自分はMoxを展開→《虚空の杯》「X=0」で相手のMoxを無効化した上で《磁石のゴーレム》、という動きはそれだけでゲームが終わってしまう。納得の制限入りだ。
これにより「Workshop」デッキは《アメジストのとげ》《抵抗の宝球》による妨害をメインコンセプトにしたデッキから、ビートダウンする形が主流となってきている。
それがこの茶単ビートダウン「Workshop Affinity」。
軽いアーティファクトクリーチャーを並べて《信号の邪魔者》《電結の荒廃者》でサポートし、《からみつく鉄線》《磁石のゴーレム》で相手の速度を下げている間に攻めきる形だ。

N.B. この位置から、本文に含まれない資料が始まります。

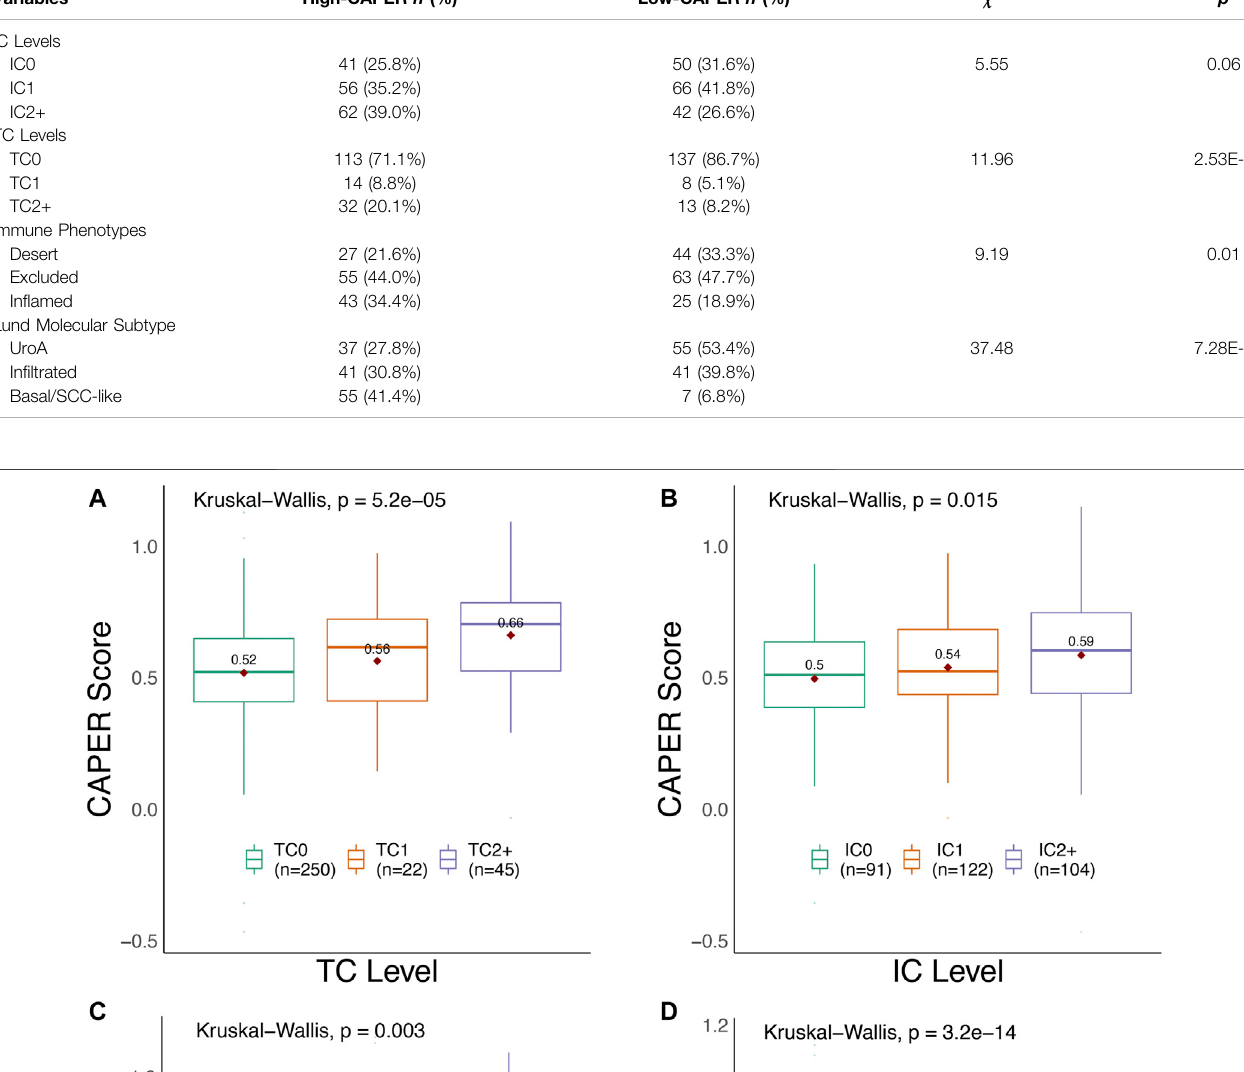
Frontiers in Genetics |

このデッキの中核とも言えるのが《起源室》+《頭蓋骨絞め》のコンボだ。これによりカードを引く→トークンを出す→またカードを引くの循環が生まれることになる。《起源室》のトークンはアーティファクトなため、《電結の荒廃者》や《トレイリアのアカデミー》と強力なシナジーがある。
最高の回りを挙げてみよう。
ブン回りが最も強いデッキで、相手に何もさせないまま勝ってしまうこともある。
また《トレイリアのアカデミー》は制限カードだが、上記のような展開に欠かせないので《探検の地図》が採用されている。
・《搭載歩行機械》《ファイレクシアの破棄者》
スタンダードでお馴染みの《搭載歩行機械》だが、ヴィンテージでも《電結の荒廃者》のお供として活躍している。
《電結の荒廃者》で生贄にしても良いし、「接合」先としても優秀だ。
一方《ファイレクシアの破棄者》はプレイングが出るカードだ。
基本的には相手が出したMoxを指定するが、それ以外にも《ダク・フェイデン》や《ヴリンの神童、ジェイス》など選択肢が多岐に渡る。
私は何もない状態で出すなら《Black Lotus》か《ダク・フェイデン》を指定するようにしているが、相手のデュアランで読む、プレイの履歴で読むなど、まだまだ練習が必要だと感じている。
■ 「発掘」
4 《知られざる楽園》
2 《マナの合流点》 2 《ダクムーアの回収場》 1 《Karakas》 2 《石化した原野》 4 《Bazaar of Baghdad》 -土地(15)- 4 《恐血鬼》 4 《ナルコメーバ》 3 《ゴルガリの凶漢》 4 《臭い草のインプ》 4 《イチョリッド》 1 《炎の血族の盲信者》 4 《ゴルガリの墓トロール》 1 《太陽のタイタン》 1 《大修道士、エリシュ・ノーン》 -クリーチャー(26)- |
4 《陰謀団式療法》
3 《戦慄の復活》 4 《黄泉からの橋》 4 《虚空の力線》 4 《血清の粉末》 -呪文(19)- |
4 《薄れ馬》
4 《鋳塊かじり》 3 《静寂》 2 《蛮族のリング》 2 《石化した原野》 -サイドボード(15)- |
レガシーではお馴染みの「発掘」。
発掘カードを捨ててドローを置き換えるのが基本動作だが、ヴィンテージには「引く」と「捨てる」両方を兼ねたカードがある!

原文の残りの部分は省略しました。